Everything in the records below from the line containing "tecnología que promete cambiar una" through the line containing "oft darin. Kann es nur weiter empfehlen." is to be reproduced exactly, those two lines included; no picture is to be copied.
==========
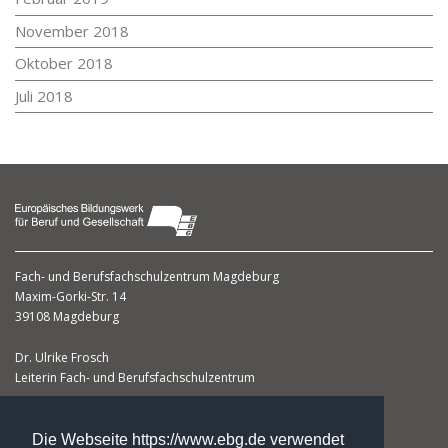
November 2018
Oktober 2018
Juli 2018
Fach- und Berufsfachschulzentrum Magdeburg
Maxim-Gorki-Str. 14
39108 Magdeburg
Dr. Ulrike Frosch
Leiterin Fach- und Berufsfachschulzentrum
Telefon: +49. 3 91. 5 66 67 50
Telefax: +49. 3 91. 5 66 67 51
Die Webseite https://www.ebg.de verwendet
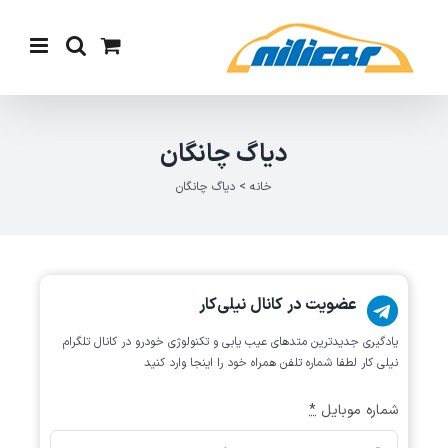
Ski
t
conten
دیاگ چانگان
خانه
>
دیاگ چانگان
عضویت در کانال نیلی‌کار
یادگیری جدیدترین متد‌های عیب یابی‌ و تکنولوژی خودرو در کانال تلگرام
نیلی کار لطفا شماره تلفن همراه خود را اینجا وارد کنید
شماره موبایل
*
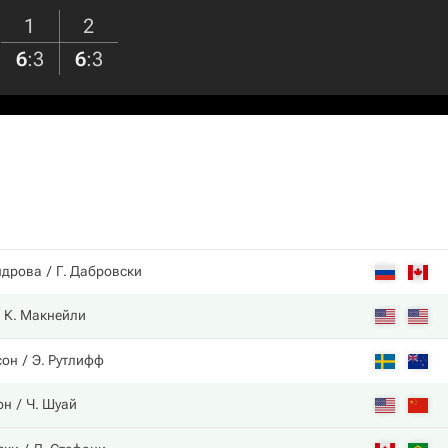
1
2
6
:
3
6
:
3
ндрова
Г. Дабровски
К. Макнейли
сон
Э. Рутлифф
он
Ч. Шуай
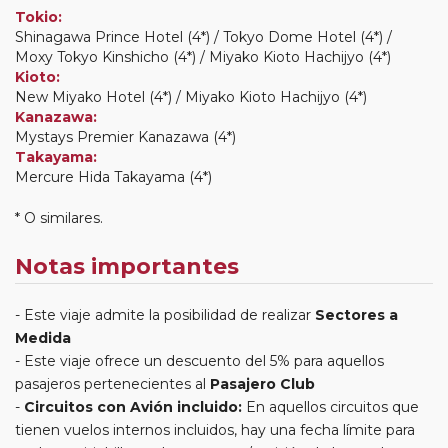
Tokio:
Shinagawa Prince Hotel (4*) / Tokyo Dome Hotel (4*) /
Moxy Tokyo Kinshicho (4*) / Miyako Kioto Hachijyo (4*)
Kioto:
New Miyako Hotel (4*) / Miyako Kioto Hachijyo (4*)
Kanazawa:
Mystays Premier Kanazawa (4*)
Takayama:
Mercure Hida Takayama (4*)
* O similares.
Notas importantes
Este viaje admite la posibilidad de realizar
Sectores a
Medida
Este viaje ofrece un descuento del 5% para aquellos
pasajeros pertenecientes al
Pasajero Club
Circuitos con Avión incluido:
En aquellos circuitos que
tienen vuelos internos incluidos, hay una fecha límite para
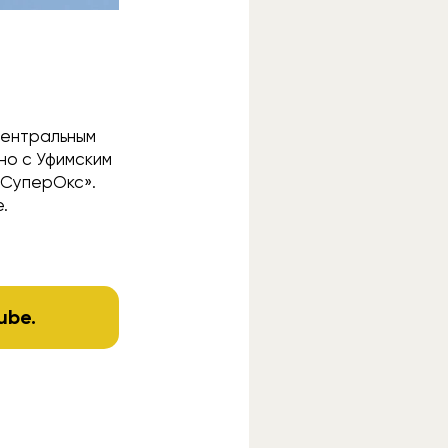
Центральным
но с Уфимским
«СуперОкс».
.
ube
.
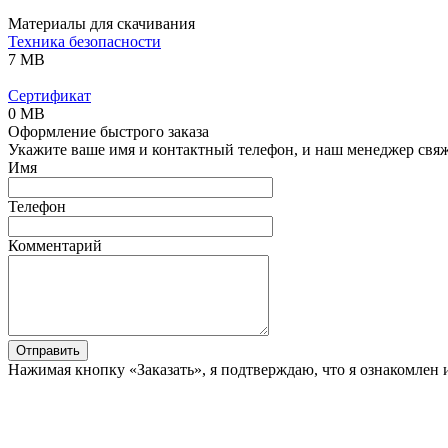
Материалы для скачивания
Техника безопасности
7 MB
Сертификат
0 MB
Оформление быстрого заказа
Укажите ваше имя и контактный телефон, и наш менеджер свяже
Имя
Телефон
Комментарий
Отправить
Нажимая кнопку «Заказать», я подтверждаю, что я ознакомлен 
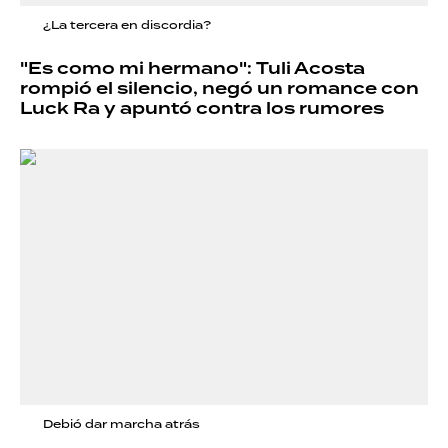
¿La tercera en discordia?
"Es como mi hermano": Tuli Acosta
rompió el silencio, negó un romance con
Luck Ra y apuntó contra los rumores
Debió dar marcha atrás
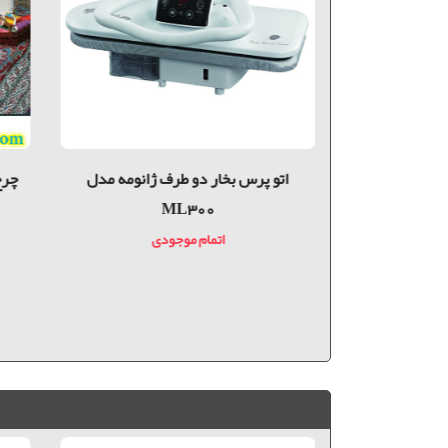
 ژانومه مدل
اتو پرس بخار دو طرف ژانومه مدل
چرخ
ML300
دی
اتمام موجودی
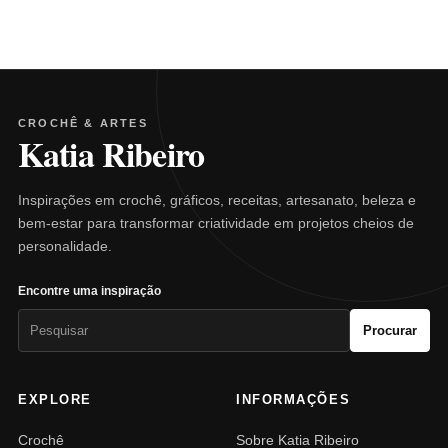
CROCHÊ & ARTES
Katia Ribeiro
Inspirações em crochê, gráficos, receitas, artesanato, beleza e
bem-estar para transformar criatividade em projetos cheios de
personalidade.
Encontre uma inspiração
Pesquisar
Procurar
por:
EXPLORE
INFORMAÇÕES
Crochê
Sobre Katia Ribeiro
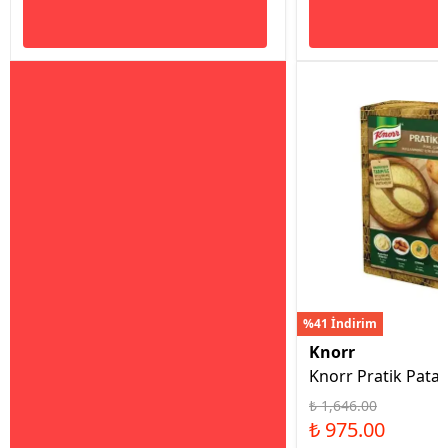
%41 İndirim
Knorr
Knorr Pratik Patat
₺ 1,646.00
₺ 975.00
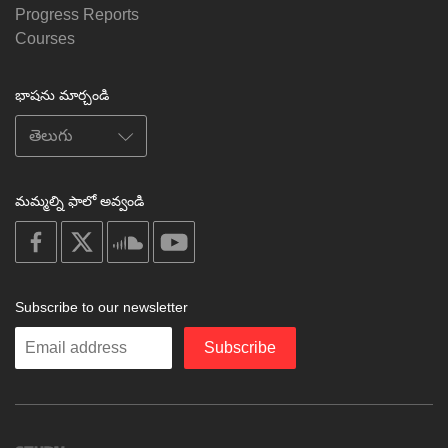
Progress Reports
Courses
భాషను మార్చండి
మమ్మల్ని ఫాలో అవ్వండి
on
on
on
on
facebook
X
soundcloud
youtube
Subscribe to our newsletter
Enter
Subscribe
your
email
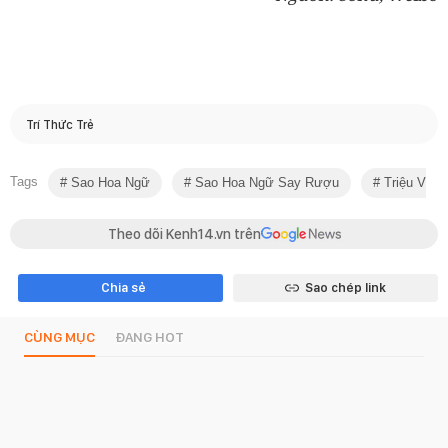
Trí Thức Trẻ
Tags
Sao Hoa Ngữ
Sao Hoa Ngữ Say Rượu
Triệu Vy
Theo dõi Kenh14.vn trên
Chia sẻ
Sao chép link
CÙNG MỤC
ĐANG HOT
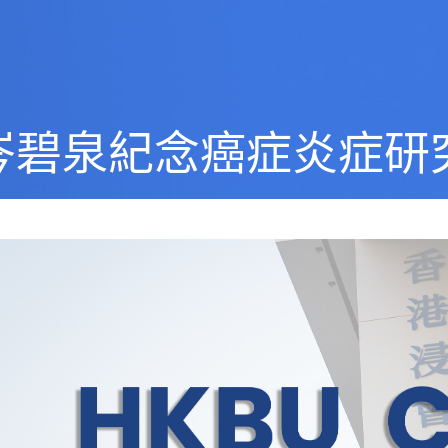
岑碧泉紀念癌症炎症研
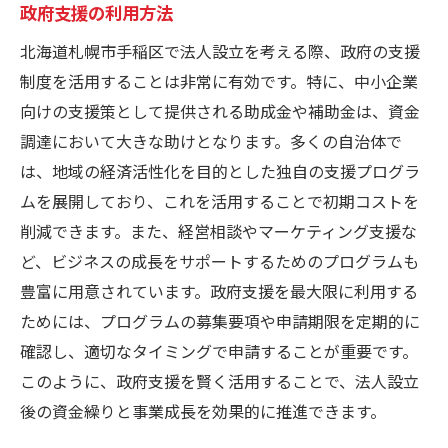
政府支援の利用方法
北海道札幌市手稲区で法人設立を考える際、政府の支援
制度を活用することは非常に有効です。特に、中小企業
向けの支援策として提供される助成金や補助金は、資金
調達において大きな助けとなります。多くの自治体で
は、地域の経済活性化を目的とした独自の支援プログラ
ムを展開しており、これを活用することで初期コストを
削減できます。また、経営相談やマーケティング支援な
ど、ビジネスの成長をサポートするためのプログラムも
豊富に用意されています。政府支援を最大限に利用する
ためには、プログラムの募集要項や申請期限を定期的に
確認し、適切なタイミングで申請することが重要です。
このように、政府支援を賢く活用することで、法人設立
後の資金繰りと事業成長を効果的に推進できます。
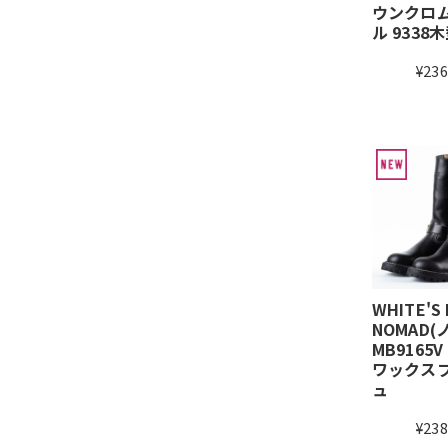
ウンクロ
ル 9338
¥236
WHITE'S
NOMAD(
MB9165
ワックス
ュ
¥238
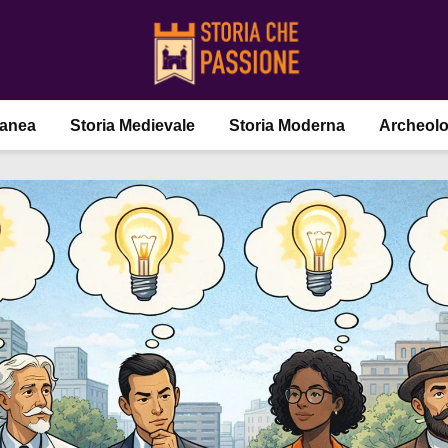
ranea
Storia Medievale
Storia Moderna
Archeolo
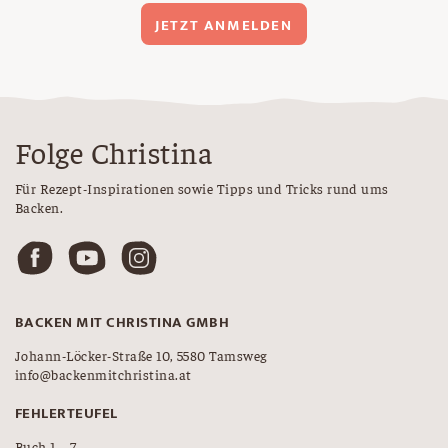
JETZT ANMELDEN
Folge Christina
Für Rezept-Inspirationen sowie Tipps und Tricks rund ums
Backen.
BACKEN MIT CHRISTINA GMBH
Johann-Löcker-Straße 10, 5580 Tamsweg
info@backenmitchristina.at
FEHLERTEUFEL
Buch 1 – 7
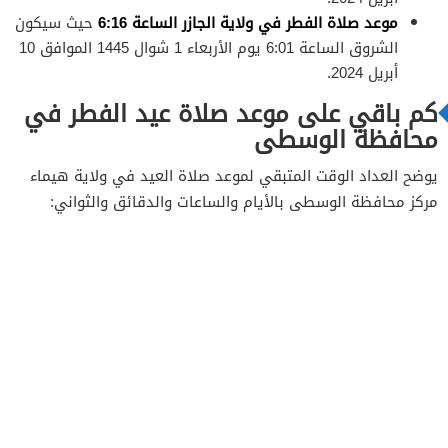
موعد صلاة الفطر في ولاية الجازر الساعة 6:16
حيث سيكون
الشروق الساعة 6:01 يوم الأربعاء 1 شوال 1445 الموافق 10
أبريل 2024.
كم باقي على موعد صلاة عيد الفطر في
محافظة الوسطى
يوضح العداد الوقت المتبقي لموعد صلاة العيد في ولاية هيماء
مركز محافظة الوسطى بالأيام والساعات والدقائق والثواني:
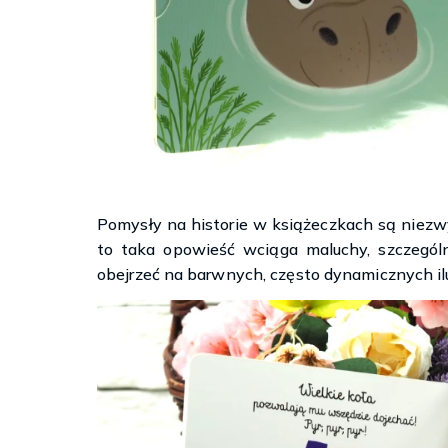
Pomysły na historie w książeczkach są niezwy
to taka opowieść wciąga maluchy, szczególn
obejrzeć na barwnych, często dynamicznych ilu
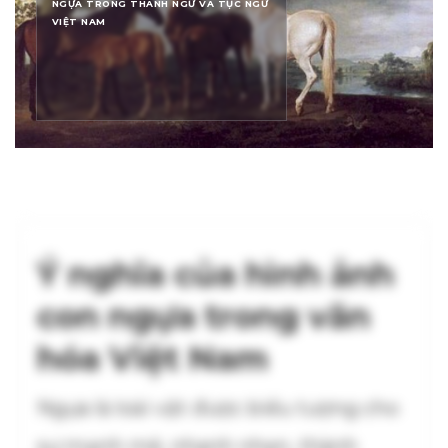
NGỰA TRONG THÀNH NGỮ VÀ TỤC NGỮ
VIỆT NAM
Ý nghĩa của hình ảnh
con ngựa trong văn
hóa Việt Nam
Ngựa là loài vật được biểu tượng cho
sự mạnh mẽ, nhanh nhẹn, thành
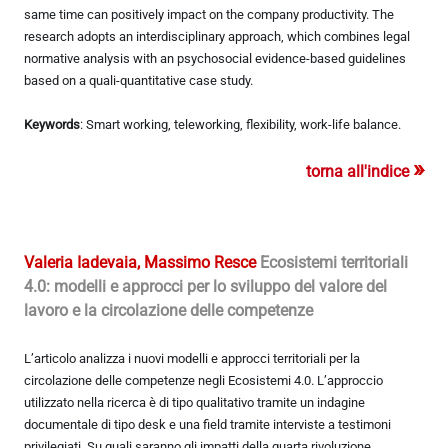
same time can positively impact on the company productivity. The
research adopts an interdisciplinary approach, which combines legal
normative analysis with an psychosocial evidence-based guidelines
based on a quali-quantitative case study.
Keywords
: Smart working, teleworking, flexibility, work-life balance.
»
torna all'indice
Valeria Iadevaia, Massimo Resce
Ecosistemi territoriali
4.0: modelli e approcci per lo sviluppo del valore del
lavoro e la circolazione delle competenze
L’articolo analizza i nuovi modelli e approcci territoriali per la
circolazione delle competenze negli Ecosistemi 4.0. L’approccio
utilizzato nella ricerca è di tipo qualitativo tramite un indagine
documentale di tipo desk e una field tramite interviste a testimoni
privilegiati. Su quali saranno gli impatti della quarta rivoluzione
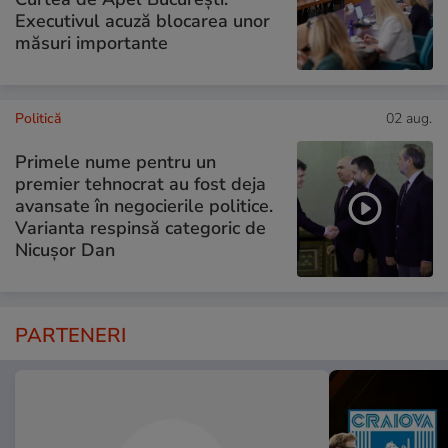
Executivul acuză blocarea unor
măsuri importante
Politică
02 aug.
Primele nume pentru un
premier tehnocrat au fost deja
avansate în negocierile politice.
Varianta respinsă categoric de
Nicușor Dan
PARTENERI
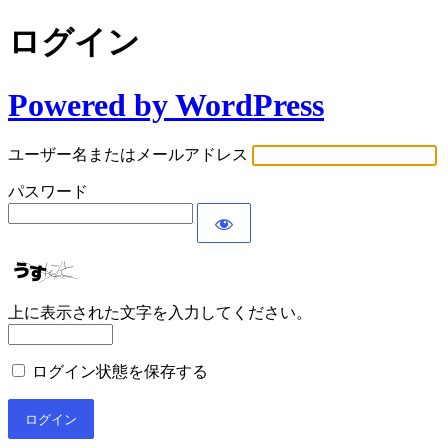
ログイン
Powered by WordPress
ユーザー名またはメールアドレス
パスワード
上に表示された文字を入力してください。
ログイン状態を保存する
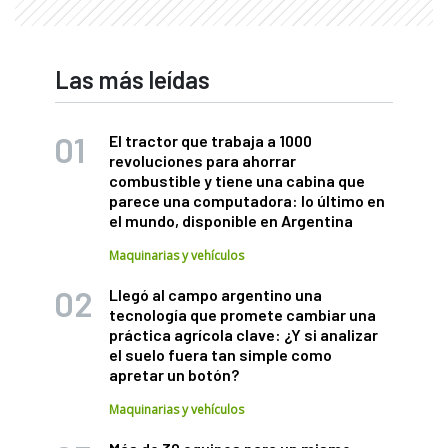
Las más leídas
El tractor que trabaja a 1000
revoluciones para ahorrar
combustible y tiene una cabina que
parece una computadora: lo último en
el mundo, disponible en Argentina
Maquinarias y vehículos
Llegó al campo argentino una
tecnología que promete cambiar una
práctica agrícola clave: ¿Y si analizar
el suelo fuera tan simple como
apretar un botón?
Maquinarias y vehículos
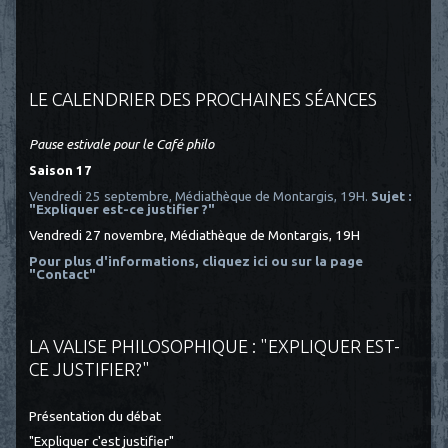
LE CALENDRIER DES PROCHAINES SÉANCES
Pause estivale pour le Café philo
Saison 17
Vendredi 25 septembre, Médiathèque de Montargis, 19H.
Sujet :
"Expliquer est-ce justifier ?"
Vendredi 27 novembre, Médiathèque de Montargis, 19H
Pour plus d'informations, cliquez ici
ou sur la page
"Contact"
LA VALISE PHILOSOPHIQUE : "EXPLIQUER EST-
CE JUSTIFIER?"
Présentation du débat
"Expliquer c'est justifier"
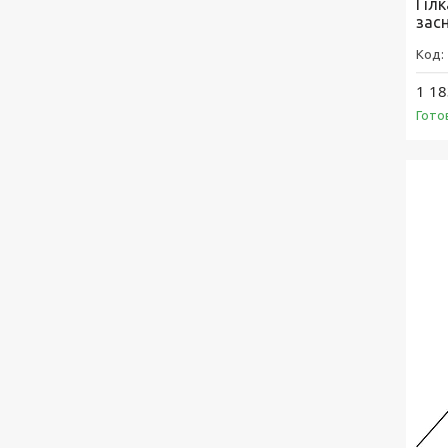
Гіл
засн
1 18
Гото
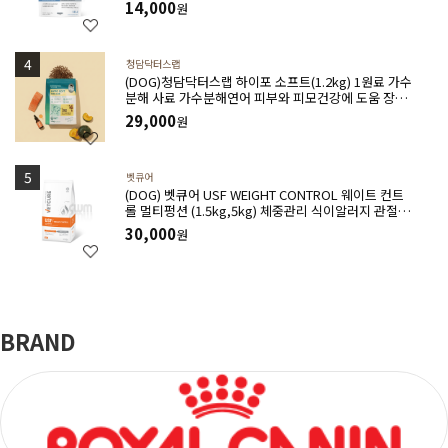
14,000
원
청담닥터스랩
(DOG)청담닥터스랩 하이포 소프트(1.2kg) 1원료 가수
분해 사료 가수분해연어 피부와 피모건강에 도움 장건
강 긴장완화 부드러운식감
29,000
원
벳큐어
(DOG) 벳큐어 USF WEIGHT CONTROL 웨이트 컨트
롤 멀티펑션 (1.5kg,5kg) 체중관리 식이알러지 관절건
강 아토피완화 위장관질환에 도움
30,000
원
BRAND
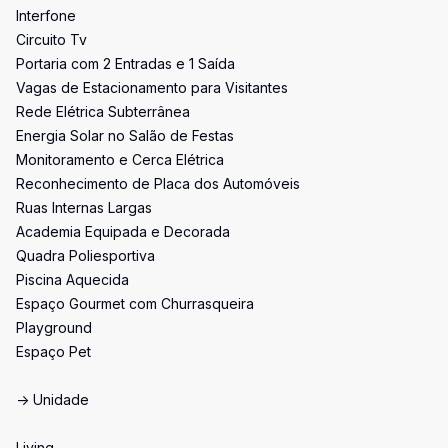
Interfone
Circuito Tv
Portaria com 2 Entradas e 1 Saída
Vagas de Estacionamento para Visitantes
Rede Elétrica Subterrânea
Energia Solar no Salão de Festas
Monitoramento e Cerca Elétrica
Reconhecimento de Placa dos Automóveis
Ruas Internas Largas
Academia Equipada e Decorada
Quadra Poliesportiva
Piscina Aquecida
Espaço Gourmet com Churrasqueira
Playground
Espaço Pet
-> Unidade
Living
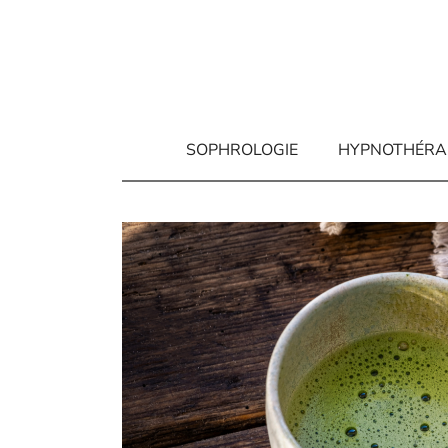
Aller
au
contenu
SOPHROLOGIE
HYPNOTHÉRA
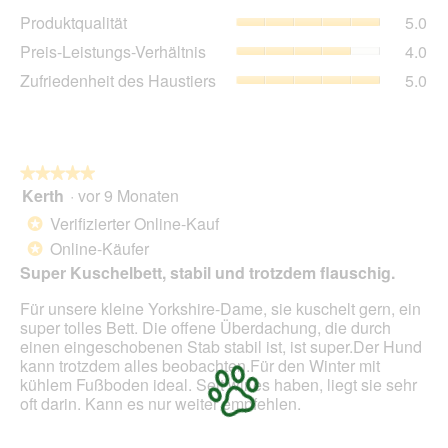
Dur
Pro
Produktqualität
5.0
Bew
Dur
5
Pre
Preis-Leistungs-Verhältnis
4.0
Bew
von
Lei
5
Zuf
Zufriedenheit des Haustiers
5.0
5.
Ver
von
des
Dur
5.
Hau
Bew
Dur
4
Bew
von
5
★★★★★
★★★★★
5.
von
Kerth
·
vor 9 Monaten
5
5.
von
Verifizierter Online-Kauf
*
5
Online-Käufer
*
Sternen.
Super Kuschelbett, stabil und trotzdem flauschig.
Für unsere kleine Yorkshire-Dame, sie kuschelt gern, ein
super tolles Bett. Die offene Überdachung, die durch
einen eingeschobenen Stab stabil ist, ist super.Der Hund
kann trotzdem alles beobachten.Für den Winter mit
kühlem Fußboden ideal. Seit wir es haben, liegt sie sehr
oft darin. Kann es nur weiter empfehlen.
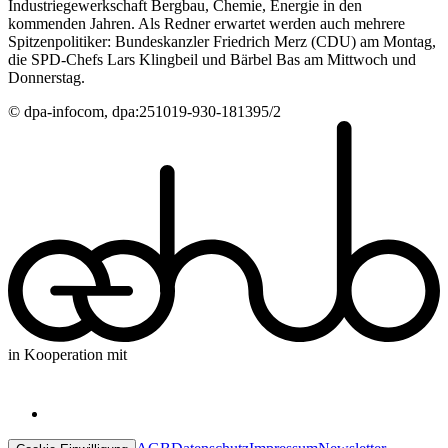
Industriegewerkschaft Bergbau, Chemie, Energie in den
kommenden Jahren. Als Redner erwartet werden auch mehrere
Spitzenpolitiker: Bundeskanzler Friedrich Merz (CDU) am Montag,
die SPD-Chefs Lars Klingbeil und Bärbel Bas am Mittwoch und
Donnerstag.
© dpa-infocom, dpa:251019-930-181395/2
in Kooperation mit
==========
Written response:
tecnología que promete cambiar una
práctica agrícola clave: ¿Y si analizar
el suelo fuera tan simple como
apretar un botón?
Maquinarias y vehículos
LE CALENDRIER DES PROCHAINES SÉANCES
Pause estivale pour le Café philo
Saison 17
Vendredi 25 septembre, Médiathèque de Montargis, 19H.
Sujet :
"Expliquer est-ce justifier ?"
Vendredi 27 novembre, Médiathèque de Montargis, 19H
Pour plus d'informations, cliquez ici
ou sur la page
"Contact"
LA VALISE PHILOSOPHIQUE : "EXPLIQUER EST-
CE JUSTIFIER?"
Présentation du débat
"Expliquer c'est justifier"
Гіл
засн
1 18
Гото
14,000
원
청담닥터스랩
(DOG)청담닥터스랩 하이포 소프트(1.2kg) 1원료 가수
분해 사료 가수분해연어 피부와 피모건강에 도움 장건
강 긴장완화 부드러운식감
29,000
원
벳큐어
(DOG) 벳큐어 USF WEIGHT CONTROL 웨이트 컨트
롤 멀티펑션 (1.5kg,5kg) 체중관리 식이알러지 관절건
강 아토피완화 위장관질환에 도움
30,000
원
BRAND
Interfone
Circuito Tv
Portaria com 2 Entradas e 1 Saída
Vagas de Estacionamento para Visitantes
Rede Elétrica Subterrânea
Energia Solar no Salão de Festas
Monitoramento e Cerca Elétrica
Reconhecimento de Placa dos Automóveis
Ruas Internas Largas
Academia Equipada e Decorada
Quadra Poliesportiva
Piscina Aquecida
Espaço Gourmet com Churrasqueira
Playground
Espaço Pet
-> Unidade
Living
Aller
au
contenu
SOPHROLOGIE
HYPNOTHÉRA
Dur
Pro
Produktqualität
5.0
Bew
Dur
5
Pre
Preis-Leistungs-Verhältnis
4.0
Bew
von
Lei
5
Zuf
Zufriedenheit des Haustiers
5.0
5.
Ver
von
des
Dur
5.
Hau
Bew
Dur
4
Bew
von
5
★★★★★
★★★★★
5.
von
Kerth
·
vor 9 Monaten
5
5.
von
Verifizierter Online-Kauf
*
5
Online-Käufer
*
Sternen.
Super Kuschelbett, stabil und trotzdem flauschig.
Für unsere kleine Yorkshire-Dame, sie kuschelt gern, ein
super tolles Bett. Die offene Überdachung, die durch
einen eingeschobenen Stab stabil ist, ist super.Der Hund
kann trotzdem alles beobachten.Für den Winter mit
kühlem Fußboden ideal. Seit wir es haben, liegt sie sehr
oft darin. Kann es nur weiter empfehlen.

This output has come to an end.